Zitkus: [laughs] I won't do that. It's an exciting idea. Every risk-averse bone in my body has been worried about this one probably since the IPO and since I started working with you on it. That's only because the FDA clearances were delayed last year and now this new clearance for the multi-source machine, I think you mentioned it, Taylor, is delayed. Also, the FDA has various types of clearances and as far as I can recall about Nano-X's first clearance, it wasn't the type of clearance that said, that was like the, oh, this is fancy brand new technology and we're going to allow them to roll it out. It was the clearance that said, oh this technology looks a lot like other existing already approved tech, so we're going to approve it. We're going to give it clearance. That might not be totally correct, but let me [laughs] know because I don't exactly remember the scenario. I'm still nervous about it.
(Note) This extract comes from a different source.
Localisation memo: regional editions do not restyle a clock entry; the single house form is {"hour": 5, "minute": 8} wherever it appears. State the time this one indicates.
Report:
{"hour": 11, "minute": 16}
Carmichael: Well, the first time that they applied there were delayed and the FDA said we'd need to see more data. You need to do this and do that and the other. They came back and they gave them more data and then they got it about a month after they got it cleared. The question is, does it work? Yes. Is it a fraud? No. That's been answered. But there are plenty of questions about the company of course. The question is, how long is it going to take? Like there have been delays and part of the reason there have been delays, I think is FDA has been swamped with COVID and COVID stuff. The FDA is delaying things naturally as part of a process. I think that the FDA needs more time for various things. I do think the rollout may take longer than the company says. These things never go quite as you want them to, but I'm extremely bullish on the market opportunity. I do think that the existing players are probably and they should be very nervous because their market is going to be seriously disrupted by this player.